What do you think of when you hear the following words: waiting, hearing, answering, responding, feedback, status?
No, I’m not describing the emotions of your wine-induced Friday night, sitting by the phone, waiting for that call back from your newest crush. These words represent the range of emotions job seekers shared with us on a recent survey we conducted describing the process of how employers interact with them in their job search.
In a survey completed by roughly 500 applicants (491 to be exact), we asked them to describe the one element in their current job search that they wish employers would improve in their hiring process. And looking at the most frequently used words I mentioned above in their answers, all signs from the responses centered around a lack of meaningful communication between the job applicant and the hiring employer and a majority of the responses pointed to three very specific points:
#1: “So, what do you think of me?”
Many job seekers expressed a desire for employers to help them understand where they stood in the application process — good or bad. Did you get their resume? Did you look at their resume? Are they in the “call back” pile or the “no chance” pile. They are looking for some receipt and acknowledgment of their application in any way shape or form. Here is just a sampling of specific responses to the survey:
“I know my resume is probably on a pile with thousands of others, but sometimes the lack of feedback, positive or negative, is a time-intensive process that creates more stress when looking for and finding a job; which, in itself, is a stressful experience.”
“More responsiveness — either one way or the other. The ‘black hole’ of submitting through a portal feels dehumanizing.”
“The lack of human interaction is a bit jarring, and I find it really discouraging when the person hiring is unable to send emails to candidates personally, rejection or otherwise.”
“I wish there was better follow-up. Some companies are great, but most are terrible.”
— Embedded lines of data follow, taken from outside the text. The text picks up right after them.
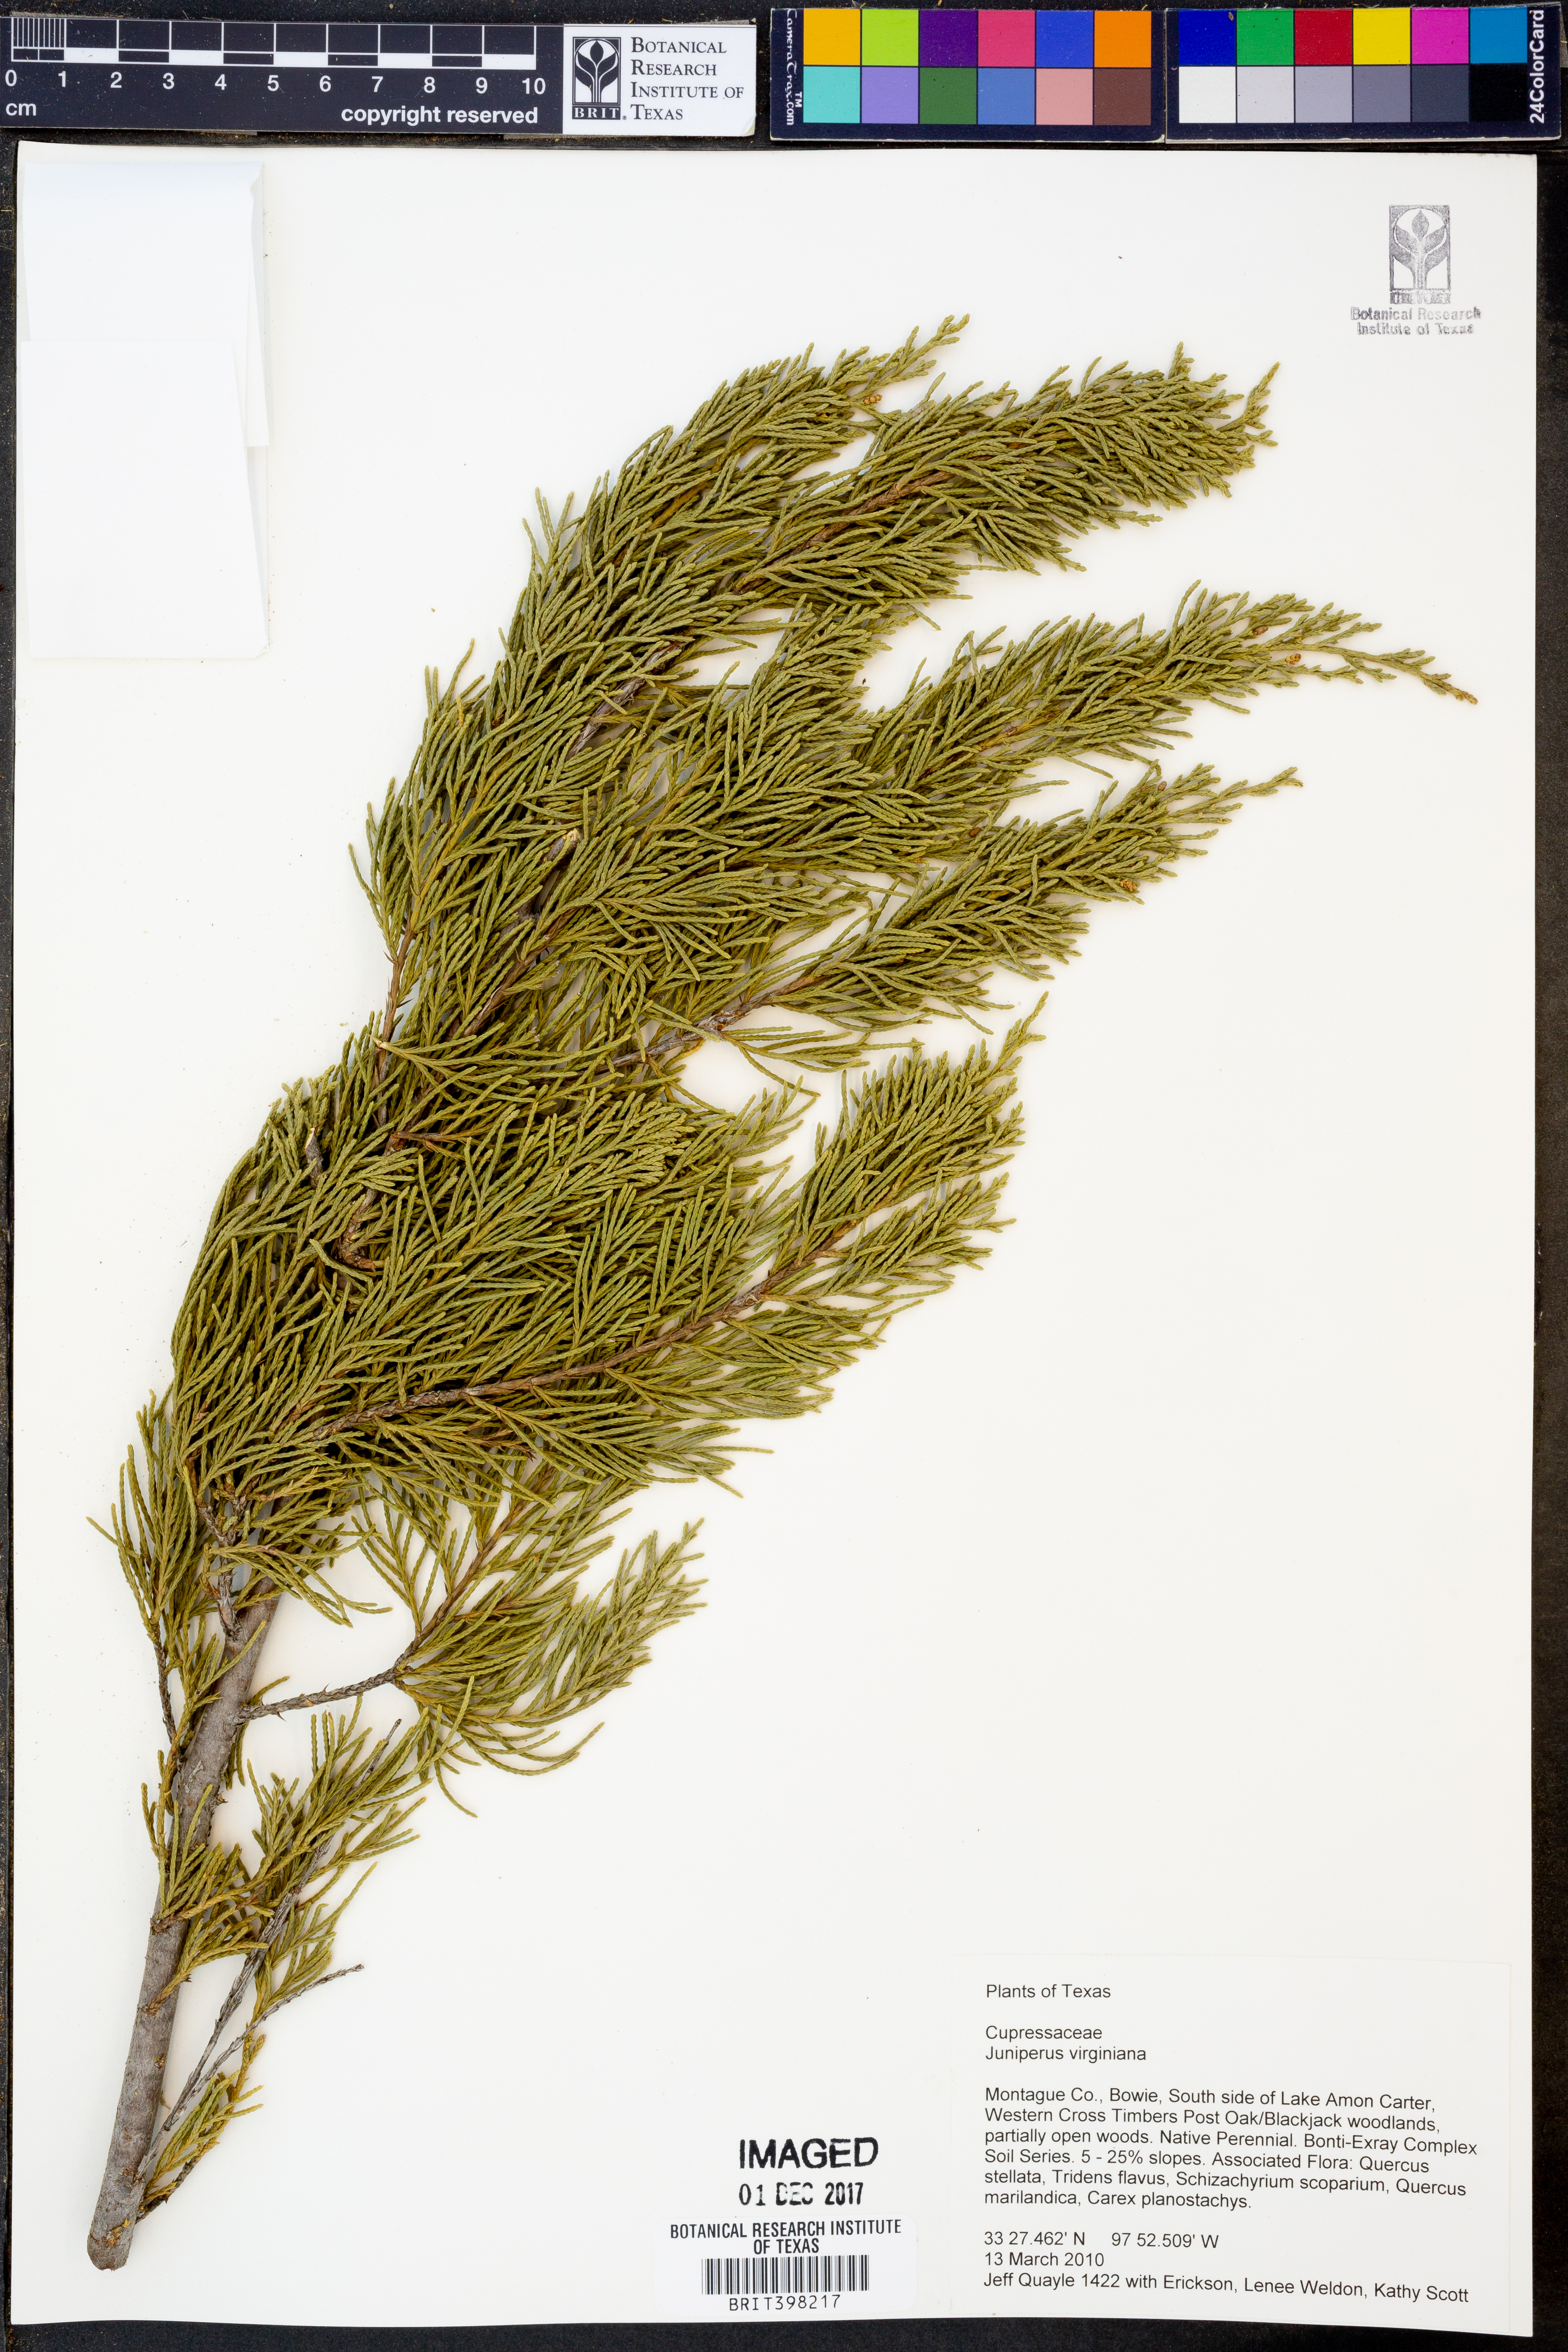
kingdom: Plantae
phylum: Tracheophyta
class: Pinopsida
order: Pinales
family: Cupressaceae
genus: Juniperus
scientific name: Juniperus virginiana
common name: Red juniper
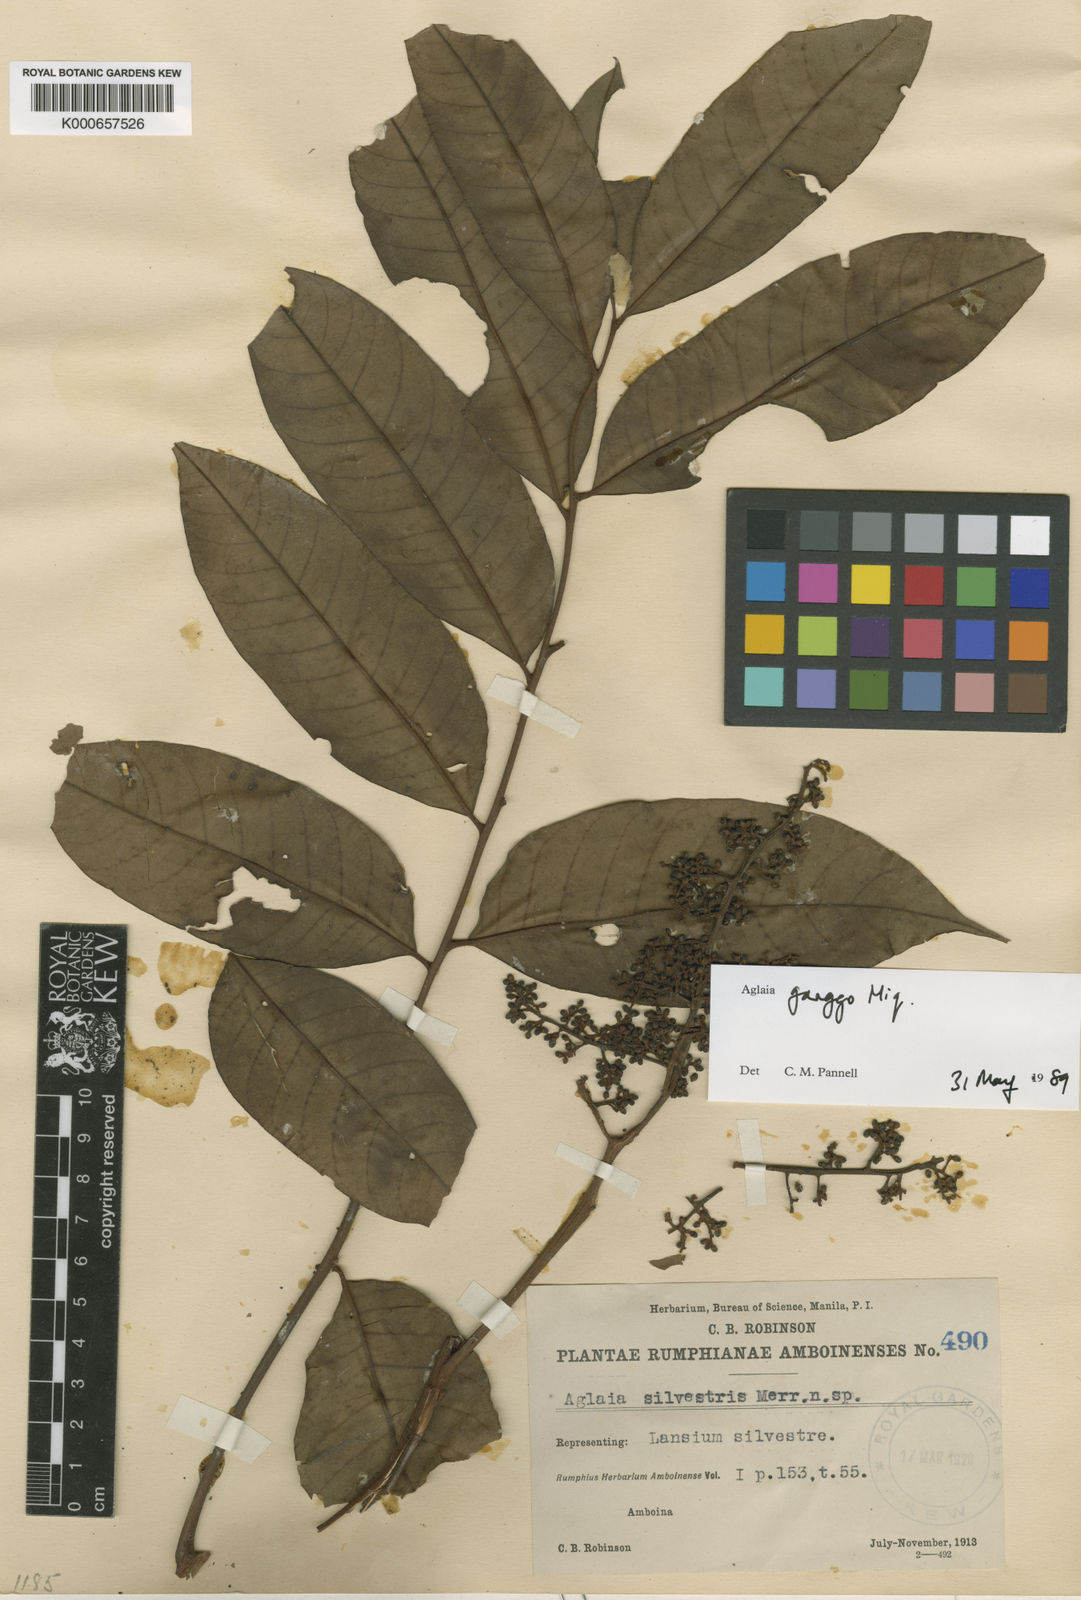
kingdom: Plantae
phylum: Tracheophyta
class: Magnoliopsida
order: Sapindales
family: Meliaceae
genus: Aglaia
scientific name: Aglaia silvestris
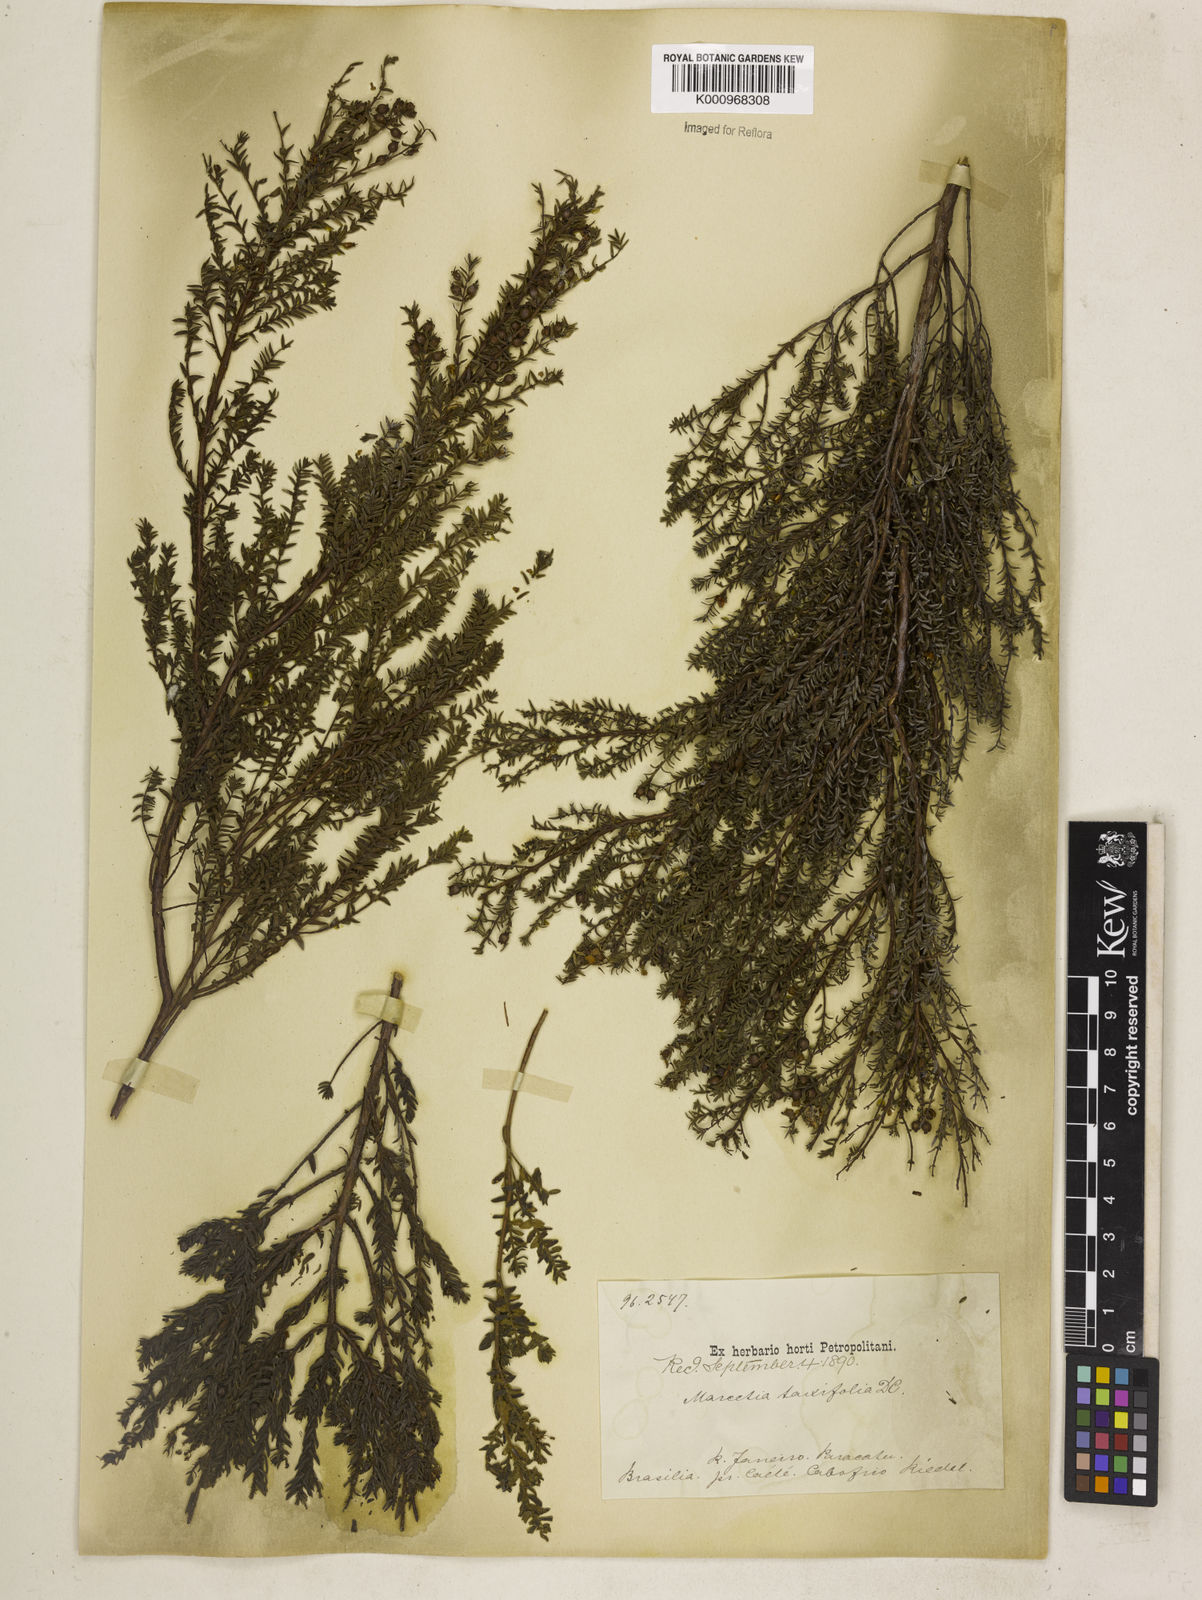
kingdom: Plantae
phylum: Tracheophyta
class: Magnoliopsida
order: Myrtales
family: Melastomataceae
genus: Marcetia
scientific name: Marcetia taxifolia
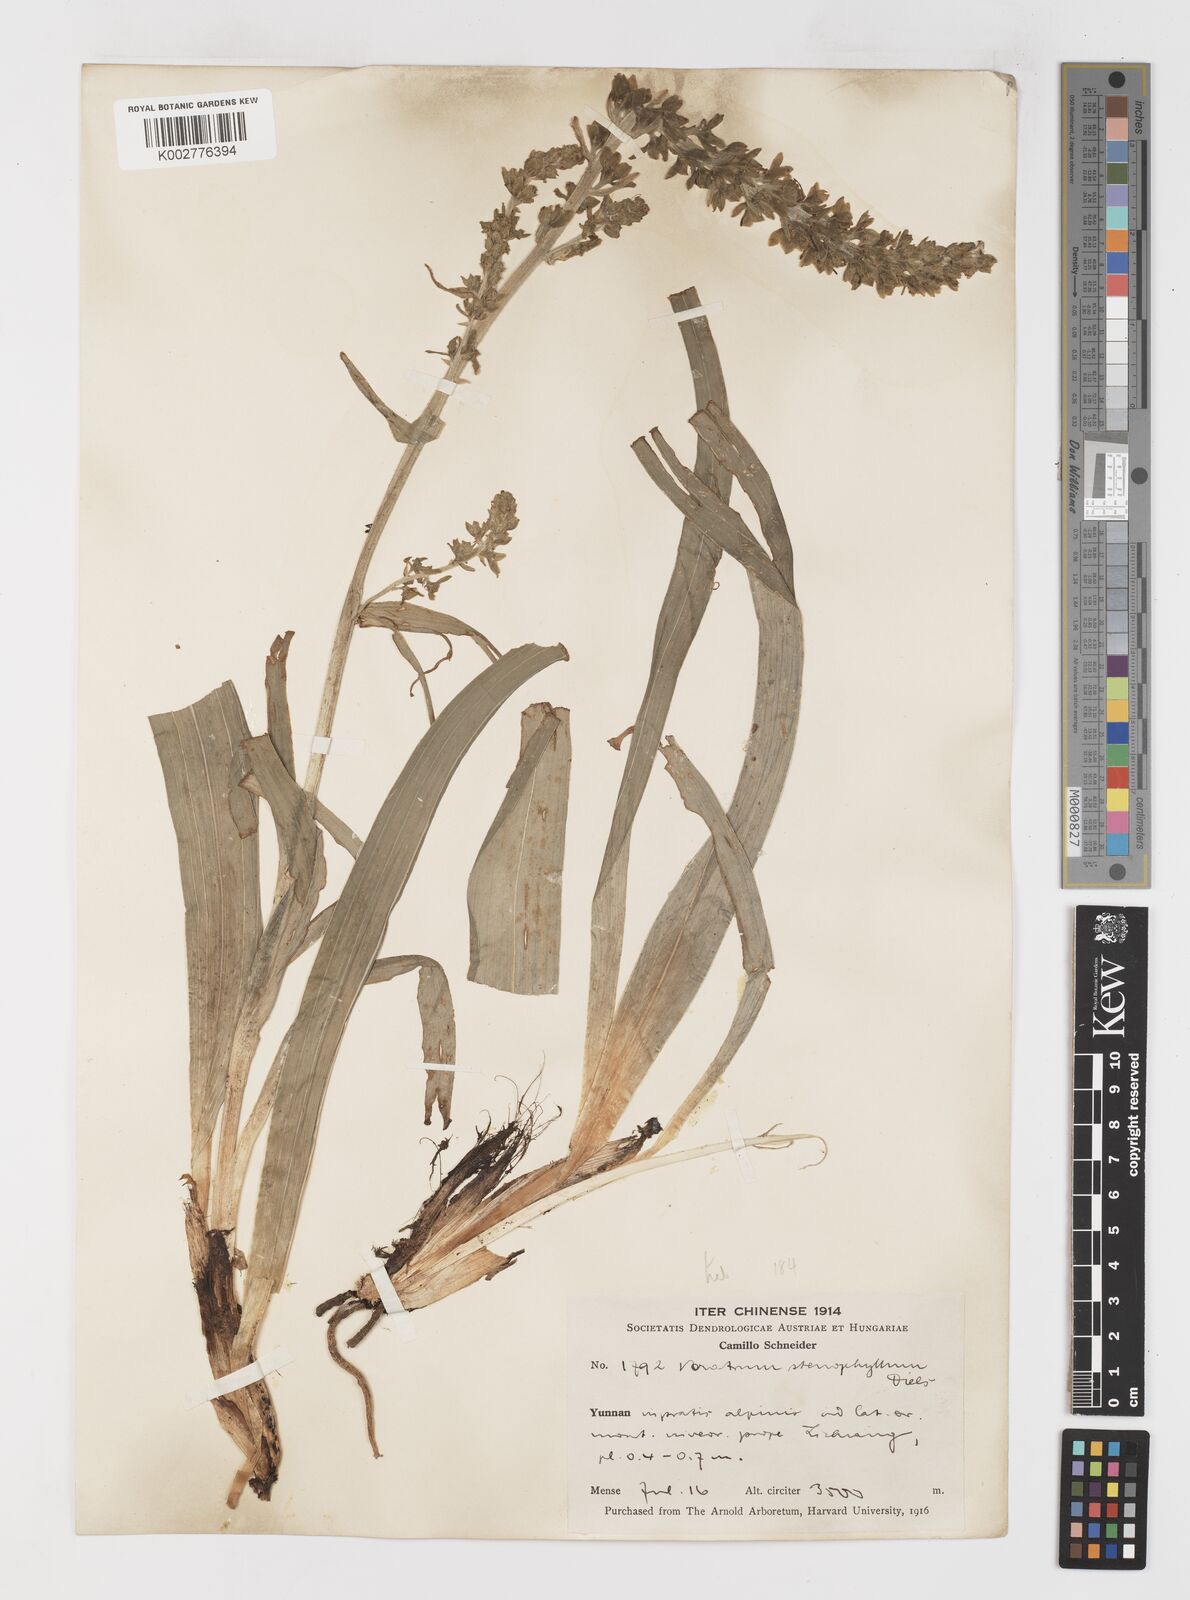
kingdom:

Look at the way they use the words “dehumanizing,” “stressful,” “discouraging.” According to these respondents, if you want to get a leg up on your competition in securing top talent, I would suggest making feedback to all candidates a priority. No, it’s not easy; but you would be surprised how far HR software for businesses of all sizes has come along to help this process. As a company, we receive anywhere from 1,500 to 3,000 applications a month, and we promise some level of feedback to every single respondent that applies — good or bad.
#2: “We’re humans still, right?”
For another large group of folks, there was a thirst for the application process to be far more personal. Many felt most application processes felt cold and removed:
“More personal questions that better reflect character and worth ethic.”
“I would make the process more personal. While technical skills and experience are important, so is potential compatibility with company culture. I think this is an important factor in determining the success of the employer-employee relationship, but is often diluted or non-existent in the traditional application process.”
“To make it more casual/personal rather than a professional resume submission. There’s so much more to me (and thousands of other applicants) than what must be condensed to a one-page synopsis.”
“Actual, personalized human contact from HR (email, phone) to make the process more personal and humane.”
“The ability to show one’s character and creativity a bit further than simply in a resume.”
You’ll notice a theme here — words like “humane,” “character,” and “relationship.” While back-end automation has done wonders for employers being able to sort through resumes, it has stomped all over the humanity of getting to know, understand, and interact with people. People want to be treated like people — not data inputs in the making. For us, it’s a constant balance of leveraging technology and automation and building real connections with applicants.
#3: “Didn’t I just give you this information?”
And finally, there were a large number of respondents that simply pointed out the massive redundancies that exist in many online application processes:
“Make the entire process less arduous; I feel like a lot of employers that require you to list your employment history is unnecessary when it is already on your resume.”
“Having to re-input the same information that is on my resume.”
“Having to write out your work experience twice, even after uploading a resume.”
“The duplicative data entry.”
“Redundancy in listing items already listed on my uploaded resume.”
The reality is that these job seekers have every right to be frustrated because they are right. The application process for most employers isn’t designed to be most efficient for the applicant; it’s designed to be most useful for the employer. It’s designed to collect data in ways that match the needs of the technology infrastructure of the hiring team. I would encourage anyone reading this to apply for a job at your own company — put yourself in the shoes of a job seeker. Go through the process from start to finish. I promise you’ll find it enlightening.
I think we’ve made a lot of great strides at our company in improving our application process, but we still have a way to go. Our whole business — like most businesses — lives and dies by the talent that chooses to work with us, so it’s a topic we remain laser-focused on.